Envy is also bound up with the childish notion that things always have to be fair. At Diane’s recent birthday celebration, that included four young grandchildren, there was nonstop squabbling and complaining about the size of the pieces of birthday cake. I’m sorry, but I just don’t think it’s fair that children should always get the biggest pieces. To reduce the likelihood of envy among siblings, parents often go to great pains to try to keep everything equal. Back in Florida Diane did groups with emotionally handicapped children in public schools. When she used snacks for rewards, she was always extremely careful to assure that each treat bag contain exactly the same amount, because even a single microgram difference had the potential to set off a major incident.
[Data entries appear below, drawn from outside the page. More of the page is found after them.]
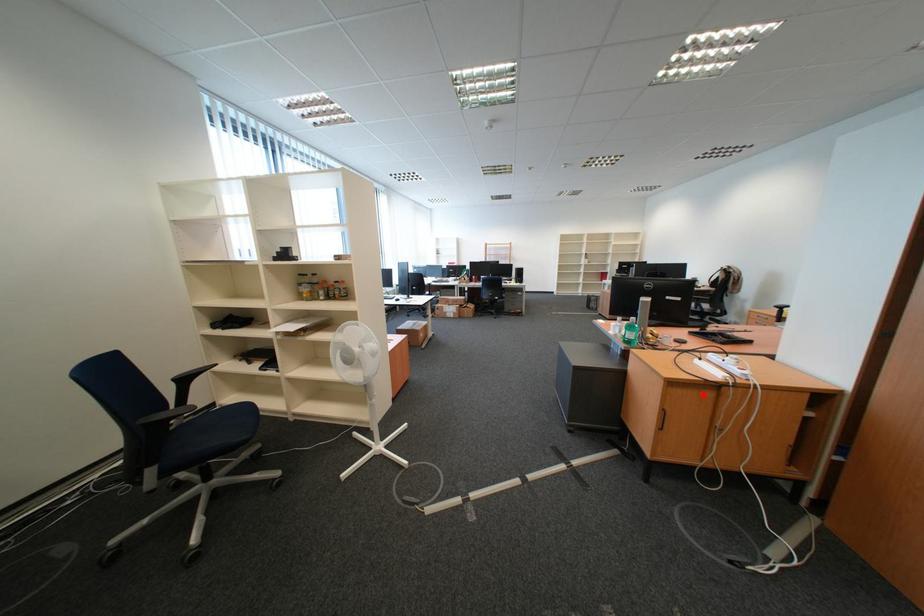
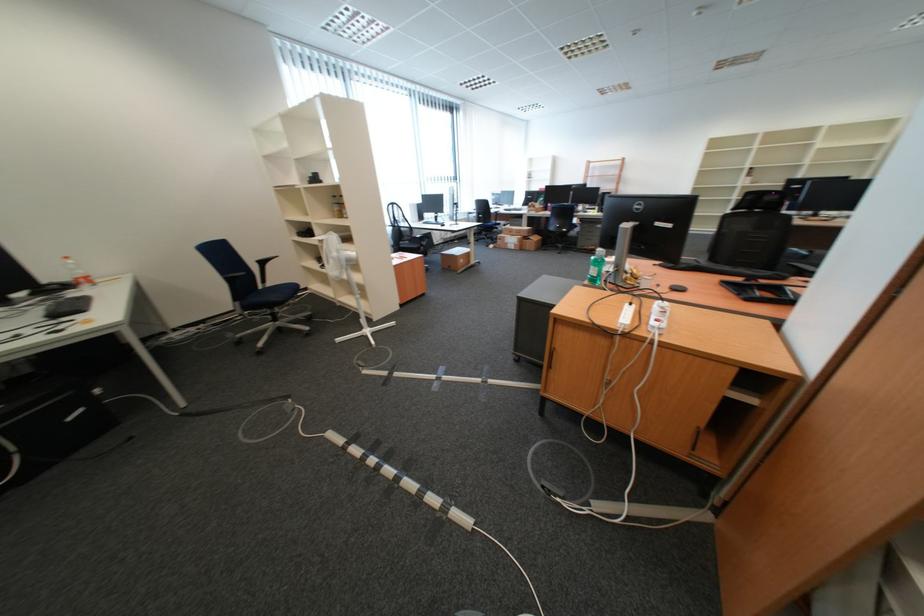
Question: I am providing you with two images of the same scene from different viewpoints. A red point is marked on the first image. At the location where the point appears in image 1, is it still visible in image 2?

Choices:
 (A) Yes
 (B) No

Answer: (A)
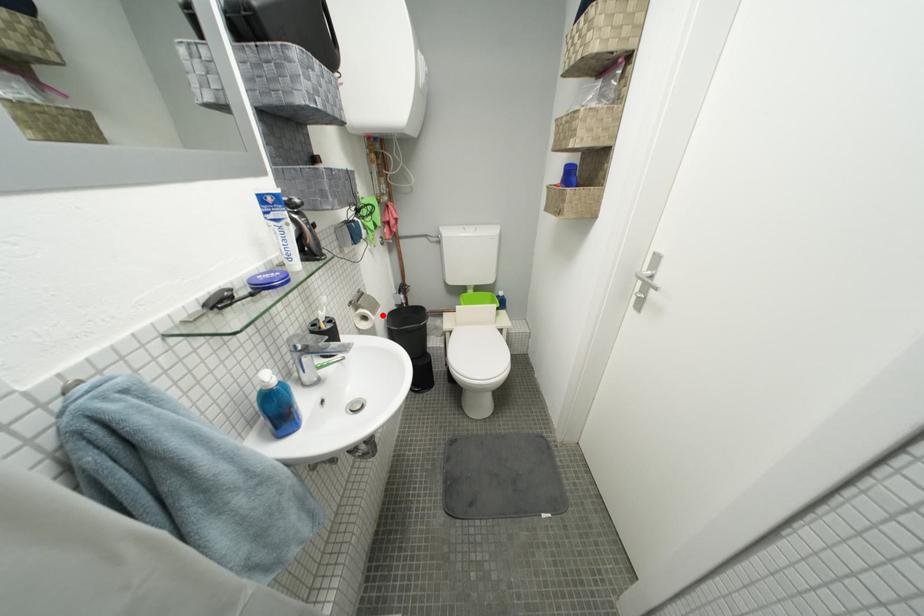
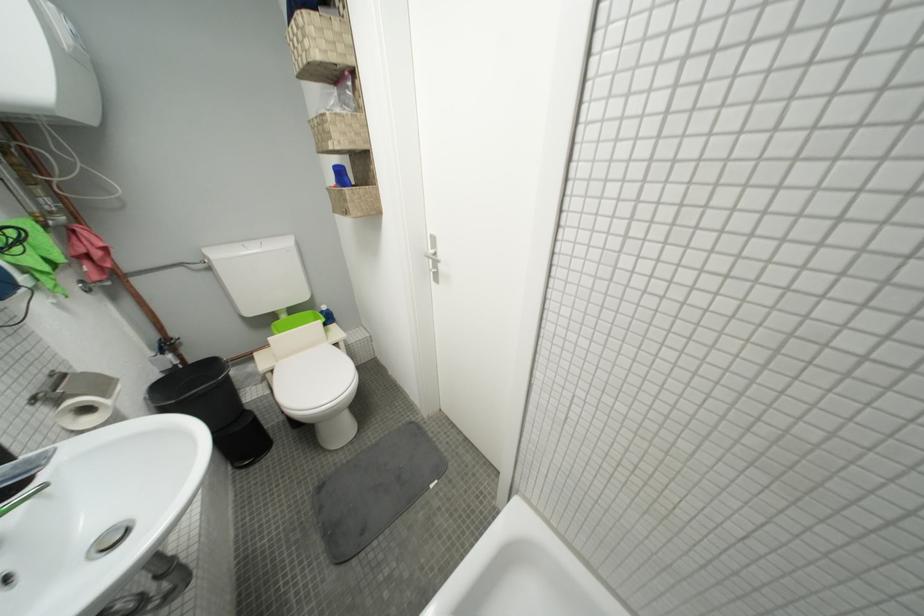
Question: I am providing you with two images of the same scene from different viewpoints. In image1, a red point is highlighted. Considering the same 3D point in image2, which of the following is correct?

Choices:
 (A) It is closer
 (B) It is farther

Answer: (B)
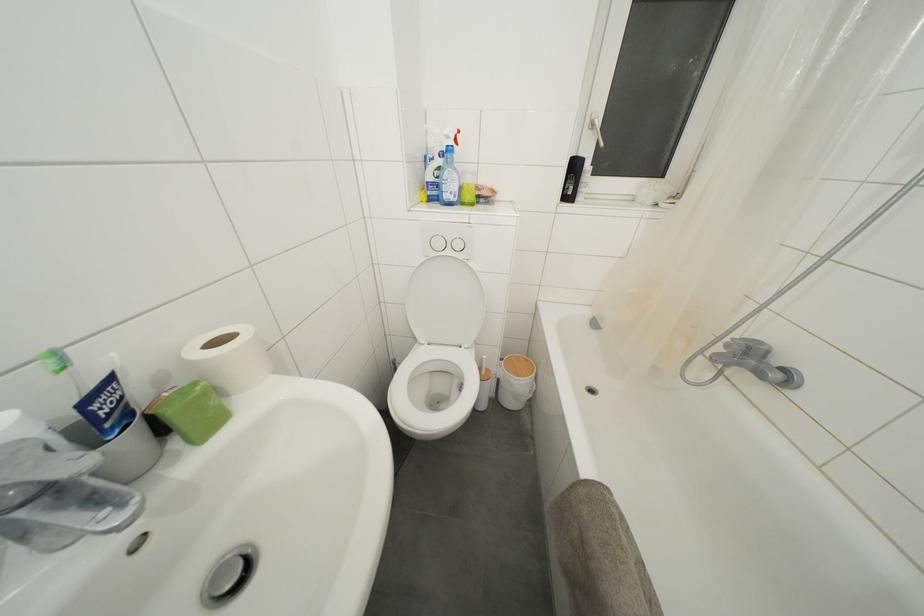
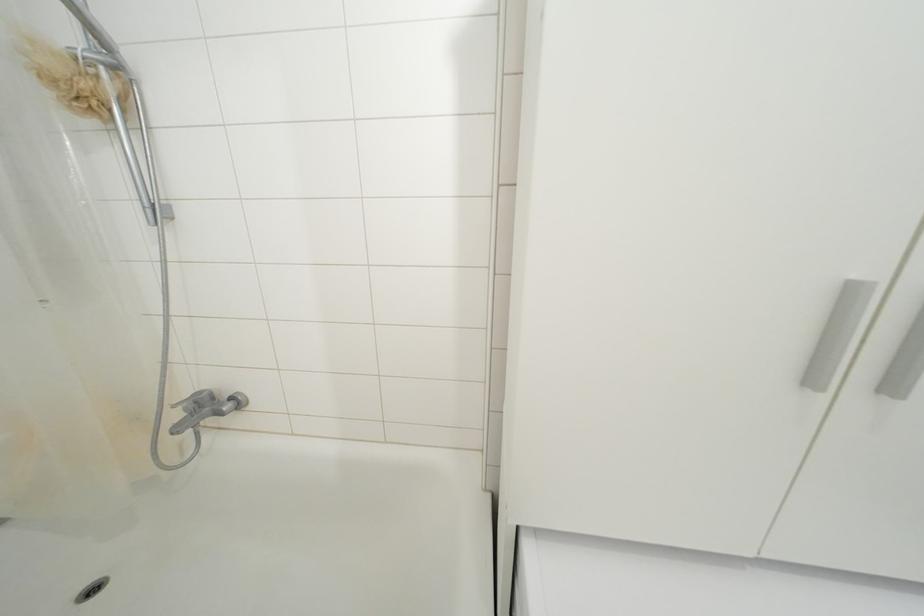
In the second image, find the point that corresponds to the point at 769,352 in the first image.

(209, 398)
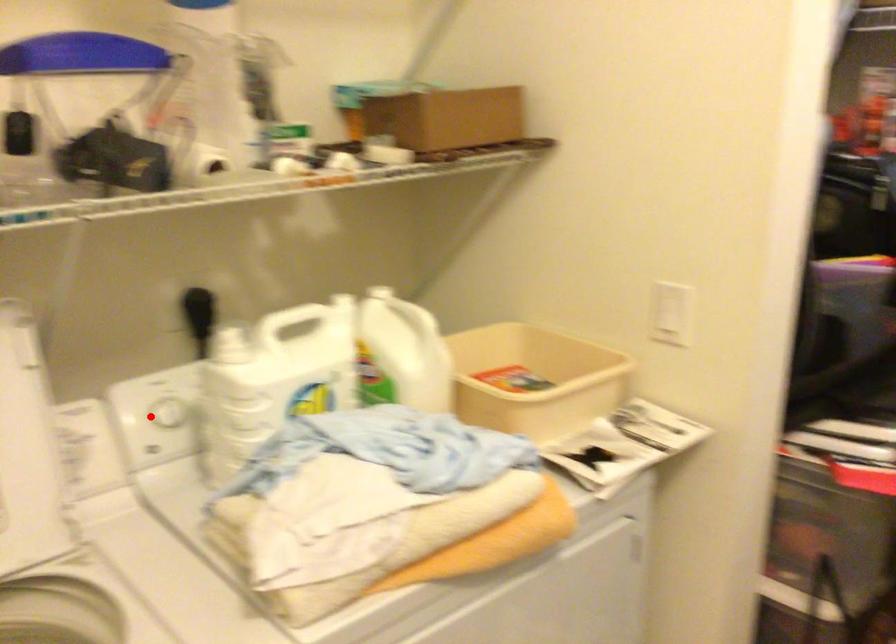
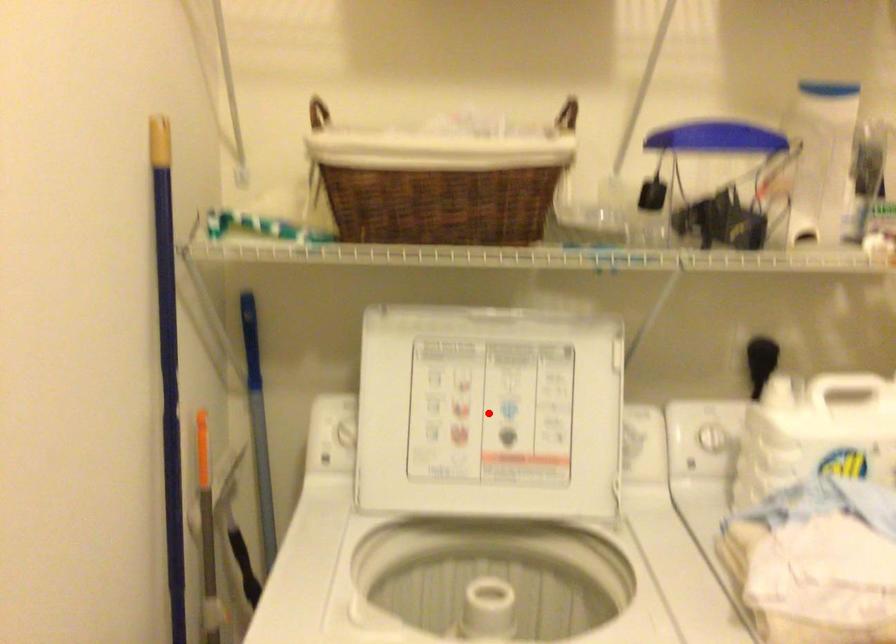
I am providing you with two images of the same scene from different viewpoints. A red point is marked on the first image and another point is marked on the second image. Is the red point in image1 aligned with the point shown in image2?

No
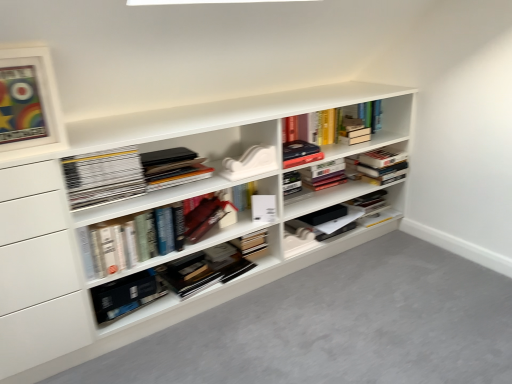
Question: Does white matte paperback book at center, positioned as the 1th paperback book in right-to-left order, have a greater width compared to white matte bookshelf at center?

Choices:
 (A) yes
 (B) no

Answer: (B)

Question: Is white matte paperback book at center, the 2th paperback book ordered from the bottom, next to white matte bookshelf at center?

Choices:
 (A) yes
 (B) no

Answer: (B)

Question: Is the position of white matte paperback book at center, the first paperback book viewed from the top, more distant than that of white matte bookshelf at center?

Choices:
 (A) no
 (B) yes

Answer: (B)

Question: Considering the relative positions of white matte paperback book at center, the second paperback book in the left-to-right sequence, and white matte bookshelf at center in the image provided, is white matte paperback book at center, the second paperback book in the left-to-right sequence, to the left of white matte bookshelf at center from the viewer's perspective?

Choices:
 (A) yes
 (B) no

Answer: (B)

Question: From the image's perspective, is white matte paperback book at center, the first paperback book viewed from the top, on top of white matte bookshelf at center?

Choices:
 (A) yes
 (B) no

Answer: (B)

Question: In terms of width, does matte black book at center, the 3th book from the bottom, look wider or thinner when compared to white matte bookshelf at center?

Choices:
 (A) thin
 (B) wide

Answer: (A)

Question: Is matte black book at center, which ranks as the first book in top-to-bottom order, bigger or smaller than white matte bookshelf at center?

Choices:
 (A) big
 (B) small

Answer: (B)

Question: Is matte black book at center, the 3th book from the bottom, situated inside white matte bookshelf at center or outside?

Choices:
 (A) outside
 (B) inside

Answer: (B)

Question: In the image, is matte black book at center, which ranks as the first book in top-to-bottom order, positioned in front of or behind white matte bookshelf at center?

Choices:
 (A) front
 (B) behind

Answer: (B)

Question: Considering their positions, is white matte paperback book at center, the second paperback book in the left-to-right sequence, located in front of or behind matte black box at center?

Choices:
 (A) front
 (B) behind

Answer: (A)

Question: Is white matte paperback book at center, positioned as the 1th paperback book in right-to-left order, situated inside matte black box at center or outside?

Choices:
 (A) outside
 (B) inside

Answer: (A)

Question: Looking at the image, does white matte paperback book at center, positioned as the 1th paperback book in right-to-left order, seem bigger or smaller compared to matte black box at center?

Choices:
 (A) big
 (B) small

Answer: (B)

Question: Is white matte paperback book at center, the first paperback book viewed from the top, taller or shorter than matte black box at center?

Choices:
 (A) short
 (B) tall

Answer: (A)

Question: Would you say matte white picture frame at upper left is to the left or to the right of hardcover book at center, placed as the second book when sorted from top to bottom, in the picture?

Choices:
 (A) right
 (B) left

Answer: (B)

Question: Considering the positions of point (8, 135) and point (207, 226), is point (8, 135) closer or farther from the camera than point (207, 226)?

Choices:
 (A) farther
 (B) closer

Answer: (B)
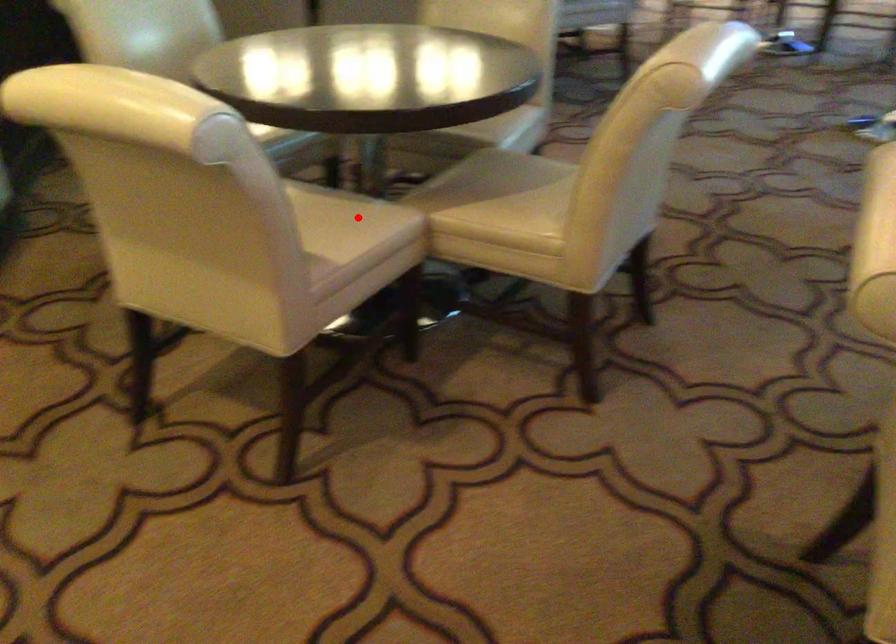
Novelist Bonita Friedman has called envy, ‘the writer’s disease’. When writers read anything good, they invariably think, “What’s the big deal, I could have done that myself.”, sort of the way your dog looks at you, when you’re driving the car. Friedman bravely admits to going into bookstores and immediately flipping to the back of best sellers, just to compare ages with the author. Some people read obituaries just to make similar comparisons. I’m reaching that age when you start thinking about how nice it would be to outlive, rather than out-achieve your rivals, since that seems easier.
Once I was looking at books at a supermarket and sudenly there was a picture of someone I knew. As if this wasn’t bad enough, several months later I saw her on a television show. All this left me muttering, “Where the heck is the castle in my room?”